Si è coronato con una serata di festa e buona tavola al Panzini il secondo anno del progetto "La gioia del cibo anche con disfagia"

La cena al Panzini di Senigallia
La cena al Panzini di Senigallia (Foto: Nevio Arcangeli)

SENIGALLIA – Si è coronato con una cena speciale, all’istituto alberghiero Panzini di Senigallia, il secondo anno del progetto “La gioia del cibo anche con disfagia”.
La disfagia è l’incapacità di deglutire correttamente il cibo, che coinvolge in Italia circa 6 milioni di persone. La Fondazione Paladini onlus di Ancona anche quest’anno ha promosso un progetto per rendere più facile il rapporto con il cibo per i soggetti che ne soffrono. Il progetto ha avuto respiro regionale, ha coinvolto tre istituti alberghieri delle Marche: il Nebbia di Loreto, il Celli di Piobbico e il Panzini di Senigallia.

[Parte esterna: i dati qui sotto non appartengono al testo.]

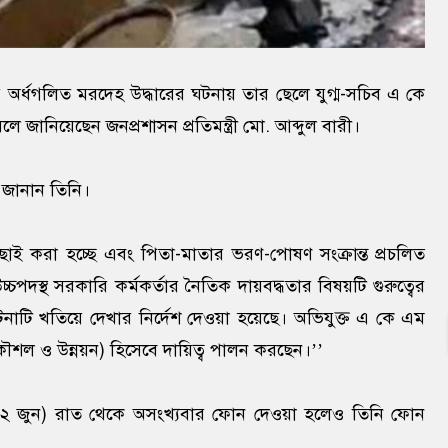
ের অর্ধগলিত মরদেহ উদ্ধারের ঘটনায় তার ছেলে যুগ্ম-সচিব এ কে
ে জানিয়েছেন জনপ্রশাসন প্রতিমন্ত্রী মো. আব্দুল বারী।
 জানান তিনি।
বাছাই করা হচ্ছে এবং পিতা-মাতার ভরণ-পোষণ সংক্রান্ত প্রচলিত
চপদস্থ সরকারি কর্মকর্তার নৈতিক দায়বদ্ধতার বিষয়টি গুরুত্বের
ো ঘটনাটি খতিয়ে দেখার নির্দেশ দেওয়া হয়েছে। অভিযুক্ত এ কে এম
রকৌশল ও উন্নয়ন) হিসেবে দায়িত্ব পালন করছেন।’’
(২ জুন) রাত থেকে অসংখ্যবার ফোন দেওয়া হলেও তিনি ফোন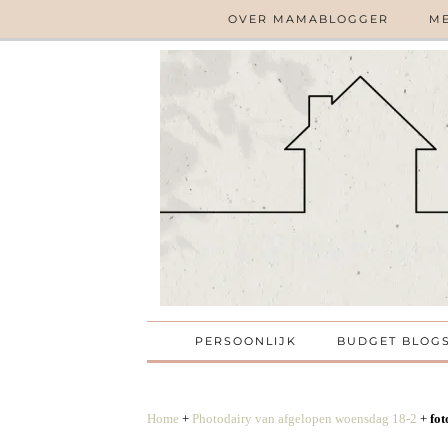
OVER MAMABLOGGER
ME
PERSOONLIJK
BUDGET BLOG
Home
+
Photodairy van afgelopen woensdag 18-2
+
fot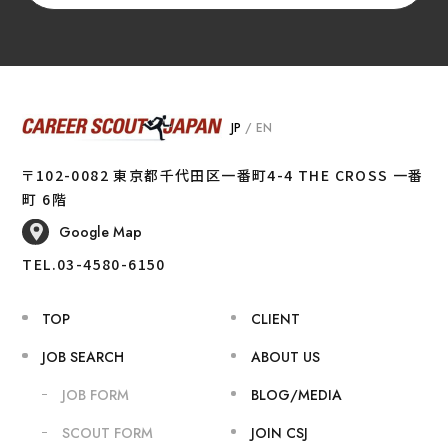
JP
/
EN
〒102-0082 東京都千代田区一番町4-4 THE CROSS 一番
町 6階
Google Map
TEL.03-4580-6150
TOP
CLIENT
JOB SEARCH
ABOUT US
JOB FORM
BLOG/MEDIA
SCOUT FORM
JOIN CSJ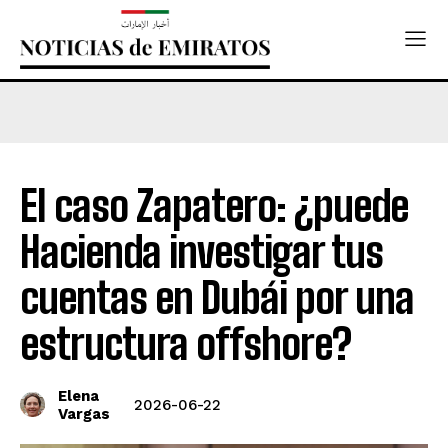
El caso Zapatero: ¿puede
Hacienda investigar tus
cuentas en Dubái por una
estructura offshore?
Elena
2026-06-22
Vargas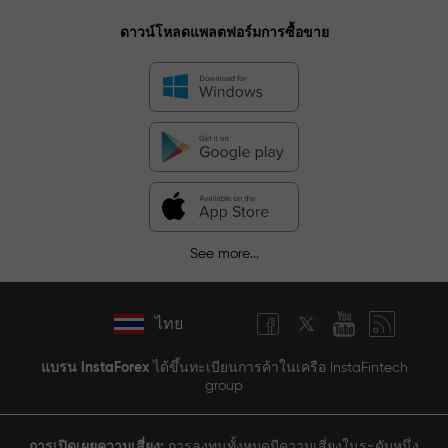
ดาวน์โหลดแพลตฟอร์มการซื้อขาย
See more...
ไทย
แบรน InstaForex
ได้ขึ้นทะเบียนการค้าในเครือ InstaFintech
group
การเปิดเผยความเสี่ยง:
การลงทุนทั้งหมดมีความเสี่ยงในระดับหนึ่ง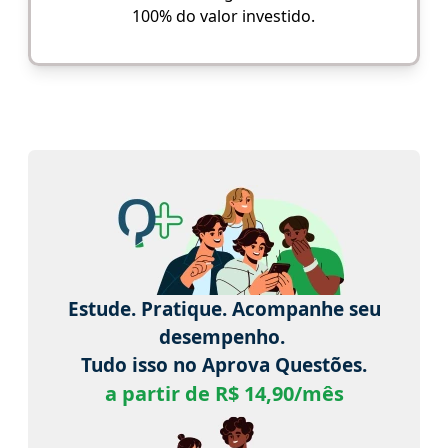
100% do valor investido.
Estude. Pratique. Acompanhe seu
desempenho.
Tudo isso no Aprova Questões.
a partir de R$ 14,90/mês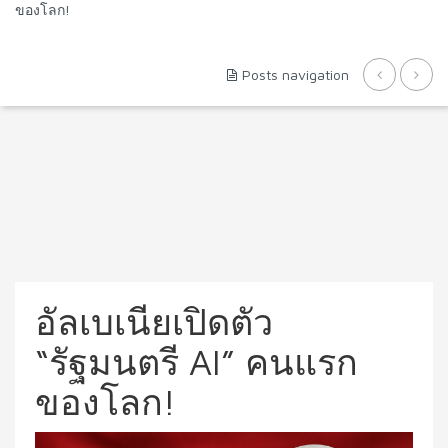
ของโลก!
Posts navigation
อัลเบเนียเปิดตัว
“รัฐมนตรี AI” คนแรก
ของโลก!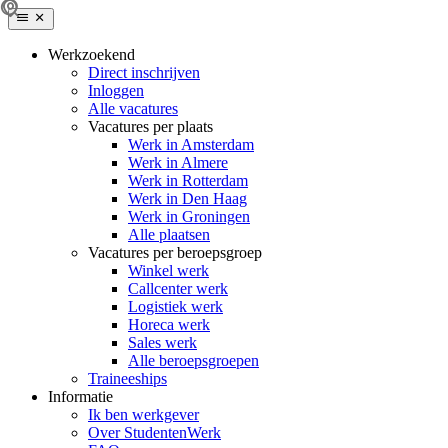
Werkzoekend
Direct inschrijven
Inloggen
Alle vacatures
Vacatures per plaats
Werk in Amsterdam
Werk in Almere
Werk in Rotterdam
Werk in Den Haag
Werk in Groningen
Alle plaatsen
Vacatures per beroepsgroep
Winkel werk
Callcenter werk
Logistiek werk
Horeca werk
Sales werk
Alle beroepsgroepen
Traineeships
Informatie
Ik ben werkgever
Over StudentenWerk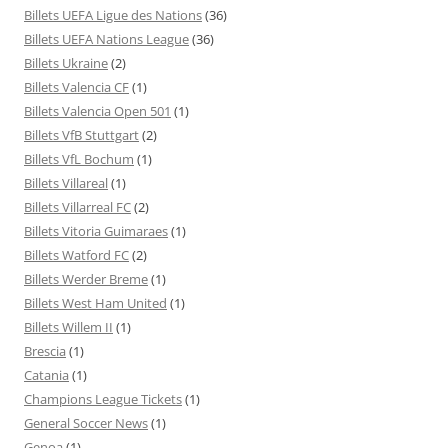
Billets UEFA Ligue des Nations
(36)
Billets UEFA Nations League
(36)
Billets Ukraine
(2)
Billets Valencia CF
(1)
Billets Valencia Open 501
(1)
Billets VfB Stuttgart
(2)
Billets VfL Bochum
(1)
Billets Villareal
(1)
Billets Villarreal FC
(2)
Billets Vitoria Guimaraes
(1)
Billets Watford FC
(2)
Billets Werder Breme
(1)
Billets West Ham United
(1)
Billets Willem II
(1)
Brescia
(1)
Catania
(1)
Champions League Tickets
(1)
General Soccer News
(1)
Genoa
(1)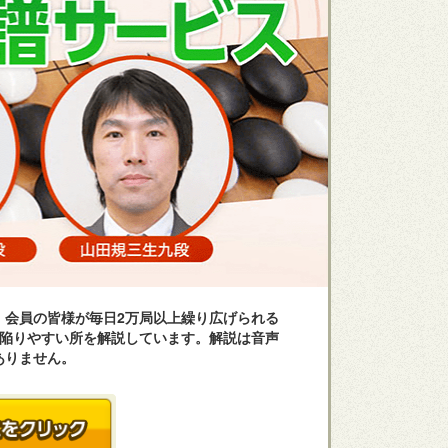
、会員の皆様が毎日2万局以上繰り広げられる
が陥りやすい所を解説しています。解説は音声
ありません。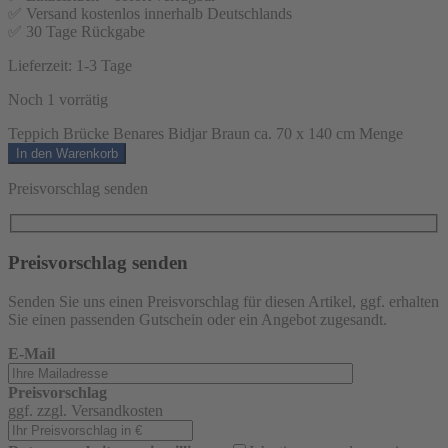
✅ Versand kostenlos innerhalb Deutschlands
✅ 30 Tage Rückgabe
Lieferzeit:
1-3 Tage
Noch 1 vorrätig
Teppich Brücke Benares Bidjar Braun ca. 70 x 140 cm Menge
In den Warenkorb
Preisvorschlag senden
Preisvorschlag senden
Senden Sie uns einen Preisvorschlag für diesen Artikel, ggf. erhalten
Sie einen passenden Gutschein oder ein Angebot zugesandt.
E-Mail
Preisvorschlag
ggf. zzgl. Versandkosten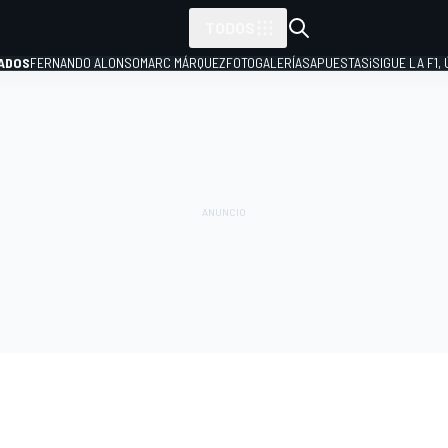
TODOS
ADOS
FERNANDO ALONSO
MARC MÁRQUEZ
FOTOGALERÍAS
APUESTAS
¡SIGUE LA F1,
P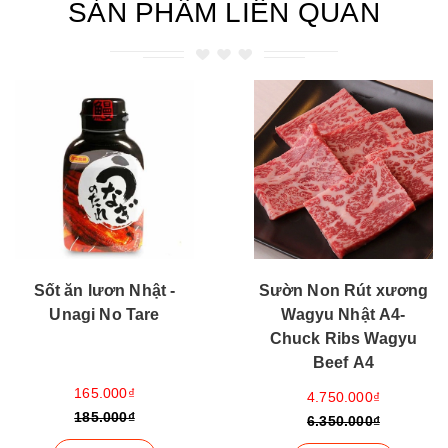
SẢN PHẨM LIÊN QUAN
Sườn Non Rút xương
Đùi Cừu Úc Rút
Wagyu Nhật A4-
Xương Super Prime
Chuck Ribs Wagyu
Beef A4
675.000₫
4.750.000₫
735.000₫
6.350.000₫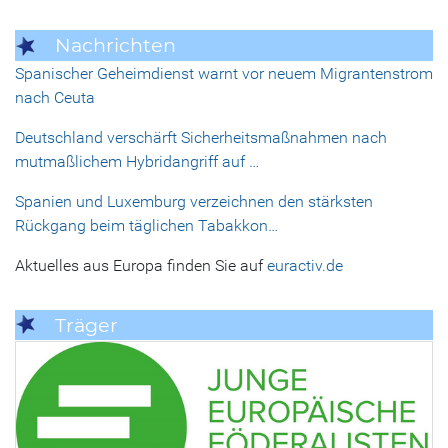
Nachrichten
Spanischer Geheimdienst warnt vor neuem Migrantenstrom
nach Ceuta
Deutschland verschärft Sicherheitsmaßnahmen nach
mutmaßlichem Hybridangriff auf …
Spanien und Luxemburg verzeichnen den stärksten
Rückgang beim täglichen Tabakkon…
Aktuelles aus Europa finden Sie auf
euractiv.de
Träger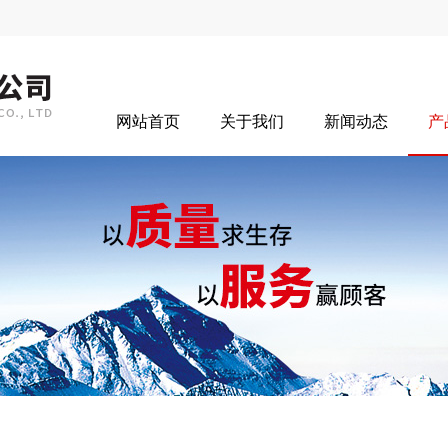
网站首页
关于我们
新闻动态
产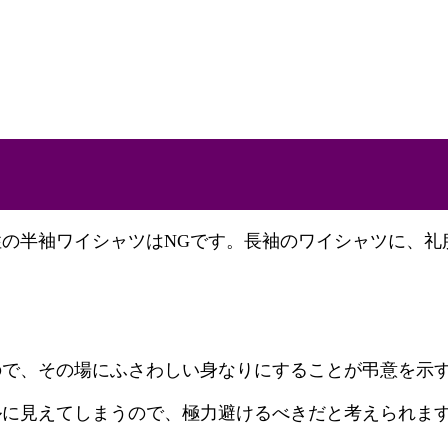
の半袖ワイシャツはNGです。長袖のワイシャツに、礼
ので、その場にふさわしい身なりにすることが弔意を示
ルに見えてしまうので、極力避けるべきだと考えられま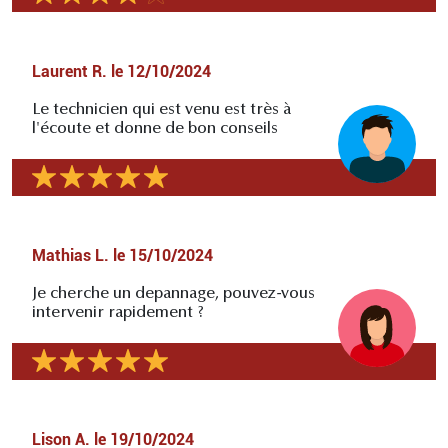
Laurent R.
le
12/10/2024
Le technicien qui est venu est très à
l'écoute et donne de bon conseils
Mathias L.
le
15/10/2024
Je cherche un depannage, pouvez-vous
intervenir rapidement ?
Lison A.
le
19/10/2024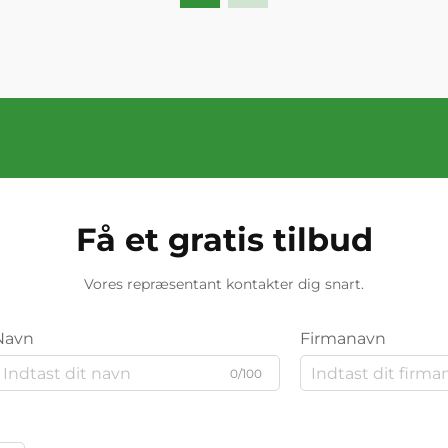
Få et gratis tilbud
Vores repræsentant kontakter dig snart.
Navn
Firmanavn
0/100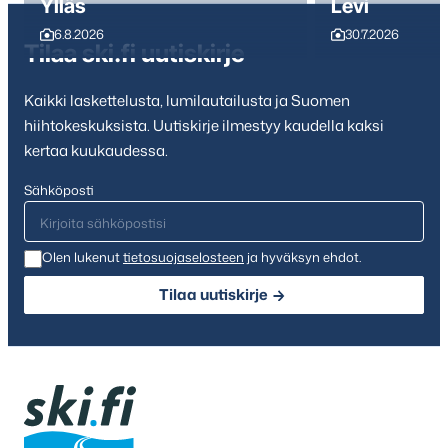
Ylläs
Levi
6.8.2026
30.7.2026
Tilaa ski.fi uutiskirje
Kaikki laskettelusta, lumilautailusta ja Suomen
hiihtokeskuksista. Uutiskirje ilmestyy kaudella kaksi
kertaa kuukaudessa.
Sähköposti
Olen lukenut
tietosuojaselosteen
ja hyväksyn ehdot.
Tilaa uutiskirje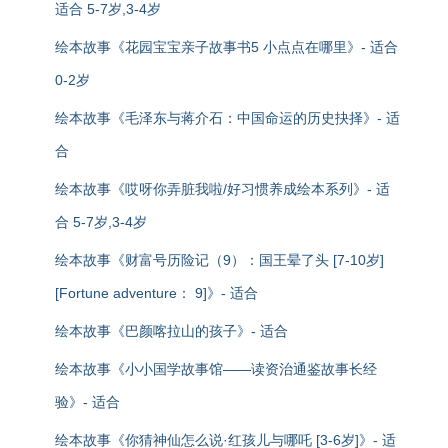
适合 5-7岁,3-4岁
绘本故事《花园宝宝亲子故事书5 小点点在哪里》- 适合
0-2岁
绘本故事《毛泽东与蒋介石：中国命运的历史抉择》- 适
合
绘本故事《哎呀你弄脏我啦/好习惯养成绘本系列》- 适
合 5-7岁,3-4岁
绘本故事《财富号历险记（9）：国王晕了头 [7-10岁]
[Fortune adventure： 9]》- 适合
绘本故事《巴颜喀拉山的孩子》- 适合
绘本故事《小小国学故事馆——读资治通鉴故事长经
验》- 适合
绘本故事《你猜神仙怎么说·红孩儿与哪吒 [3-6岁]》- 适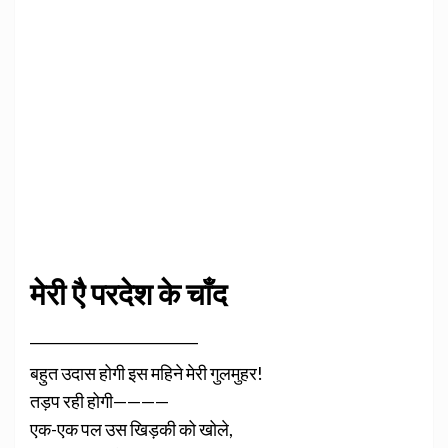
मेरी
एै परदेश के चाँद
________________________
बहुत उदास होगी इस महिने मेरी गुलमुहर!
तड़प रही होगी————
एक-एक पल उस खिड़की को खोले,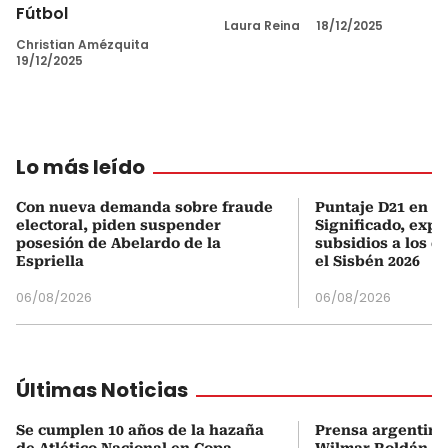
Fútbol
Laura Reina
18/12/2025
Christian Amézquita
19/12/2025
Lo más leído
Con nueva demanda sobre fraude
Puntaje D21 en el
electoral, piden suspender
Significado, expl
posesión de Abelardo de la
subsidios a los q
Espriella
el Sisbén 2026
06/08/2026
06/08/2026
Últimas Noticias
Se cumplen 10 años de la hazaña
Prensa argentina
de Atlético Nacional en Copa
Wilmar Roldán tr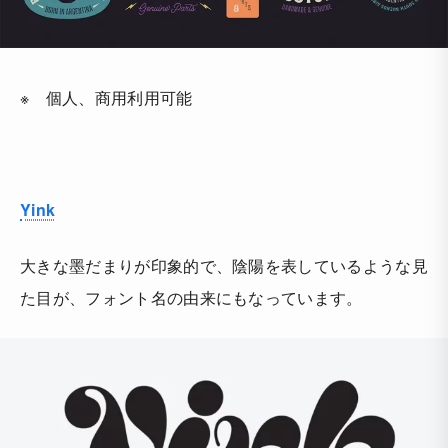
※ 個人、商用利用可能
Yink
大きな墨だまりが印象的で、陰陽を表しているような見
た目が、フォント名の由来にもなっています。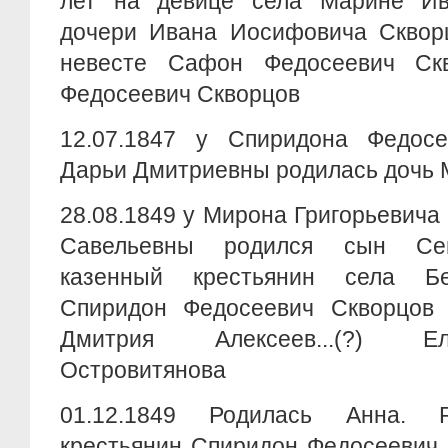
лет на девице села Марине Ив
дочери Ивана Иосифовича Скворц
невесте Сафон Федосеевич Ск
Федосеевич Скворцов
12.07.1847 у Спиридона Федос
Дарьи Дмитриевны родилась дочь
28.08.1849 у Мирона Григорьевича
Савельевны родился сын Сем
казенный крестьянин села Б
Спиридон Федосеевич Скворцов
Дмитрия Алексеев...(?) Е
Островитянова
01.12.1849 Родилась Анна. 
крестьянин Спиридон Федосеевич 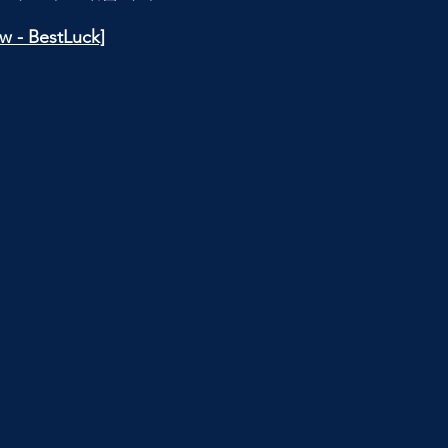
ew - BestLuck]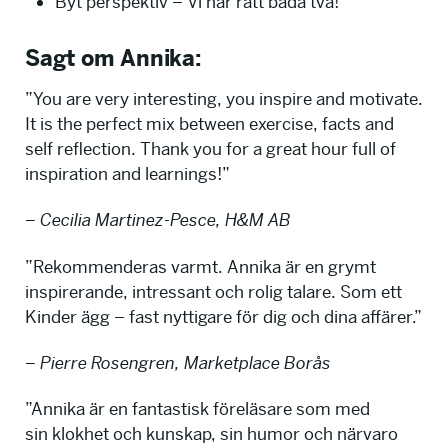
Byt perspektiv – Vi har rätt båda två!
Sagt om Annika:
”You are very interesting, you inspire and motivate.
It is the perfect mix between exercise, facts and
self reflection. Thank you for a great hour full of
inspiration and learnings!”
– Cecilia Martinez-Pesce, H&M AB
”Rekommenderas varmt. Annika är en grymt
inspirerande, intressant och rolig talare. Som ett
Kinder ägg – fast nyttigare för dig och dina affärer.”
– Pierre Rosengren, Marketplace Borås
”Annika är en fantastisk föreläsare som med
sin klokhet och kunskap, sin humor och närvaro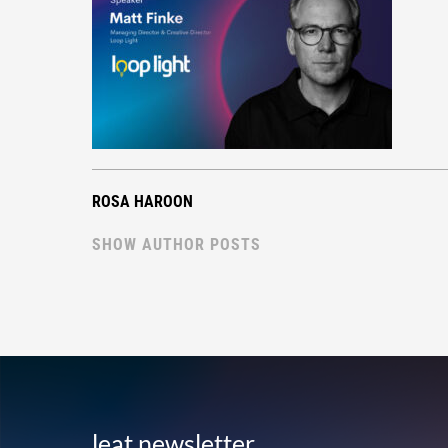
ROSA HAROON
SHOW AUTHOR POSTS
leat newsletter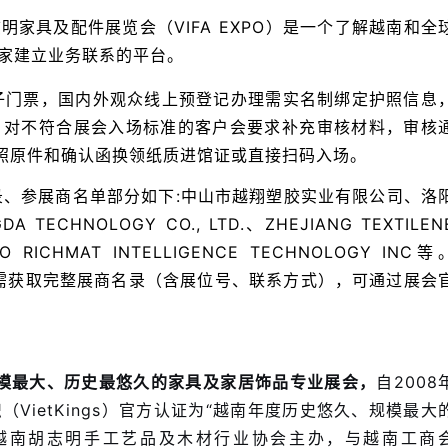
家具及配件展览会（VIFA EXPO）是一个了解越南和全
家建立业务联系的平台。
电子门票，国内外观众线上预登记办理需实名制绑定护照信息
，对不符合展会入场标准的客户会要求补充审核材料，审核
护照原件和确认函换领纸质进馆证或直接扫码入场。
录、参展商名单部分如下:中山市越翔塑胶实业有限公司、洛
TECHNOLOGY CO., LTD.、ZHEJIANG TEXTILEN
AO RICHMAT INTELLIGENCE TECHNOLOGY INC等
如需获取完整展商名录（含展位号、联系方式），可通过展会
南规模最大、历史最悠久的家具及家居饰品专业展会，
自2008
VietKings）官方认证为“越南年度历史悠久、规模最大
由越南胡志明手工艺品及木材行业协会主办，与越南工商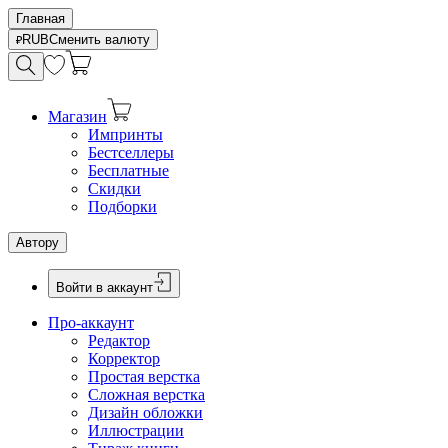
Главная
RUB
Сменить валюту
Магазин
Импринты
Бестселлеры
Бесплатные
Скидки
Подборки
Автору
Войти в аккаунт
Про-аккаунт
Редактор
Корректор
Простая верстка
Сложная верстка
Дизайн обложки
Иллюстрации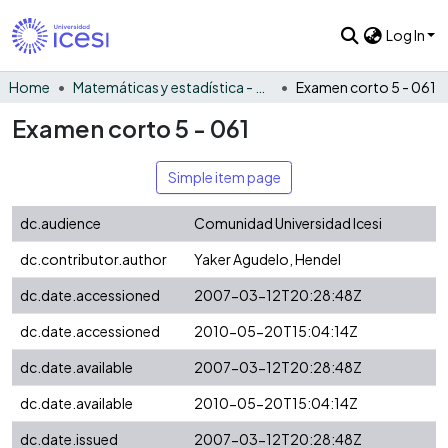
Log In
Home
Matemáticas y estadística - General
Examen corto 5 - 061
Examen corto 5 - 061
Simple item page
dc.audience
Comunidad Universidad Icesi
dc.contributor.author
Yaker Agudelo, Hendel
dc.date.accessioned
2007-03-12T20:28:48Z
dc.date.accessioned
2010-05-20T15:04:14Z
dc.date.available
2007-03-12T20:28:48Z
dc.date.available
2010-05-20T15:04:14Z
dc.date.issued
2007-03-12T20:28:48Z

Inoltre, la progettualità è iniziata anche negli istituti alberghieri di Sant’Elpidio e San Benedetto.
Il risultato è stata la pubblicazione di un ricettario di facile fruizione per realizzare dei piatti per persone con disfagia, un aiuto semplice e concreto per ristoratori e famiglie.

A conclusione di questo percorso, venerdì 12 aprile al Panzini di Senigallia, Roberto Frullini presidente della Fondazione Paladini, Sergio Lombardi dirigente scolastico del I.I.S. “A. Panzini”, Antonio Mastrovincenzo presidente dell’Assemblea legislativa delle Marche, insieme a Simonetta Sagrati docente del Panzini e coordinatrice del progetto, hanno dato vita a una serata speciale con tante persone riunite: ragazzi con malattie neuromuscolari e i loro famigliari; genitori degli alunni dell’istituto, medici, autorità, associazioni, giornalisti, docenti e aziende, tutti insieme per condividere il momento finale di un percorso durato un intero anno scolastico, un momento conviviale, una cena didattica, una vera e propria esplorazione culinaria.

Tre istituti e gli alunni di otto classi sono stati i protagonisti del menù, del servizio e di tutto quello che ha portato al piacere del gusto e del mangiare insieme.
Il menù servito è stato preparato per esaltare la tradizione e i prodotti del territorio marchigiano, e ovviamente con attenzione particolare affinché tutto fosse di facile deglutizione: dall’aperitivo fino al dolce, tanti piatti belli da vedere e buoni da mangiare, per portare la gioia del cibo a tutti, anche alle persone disfagiche.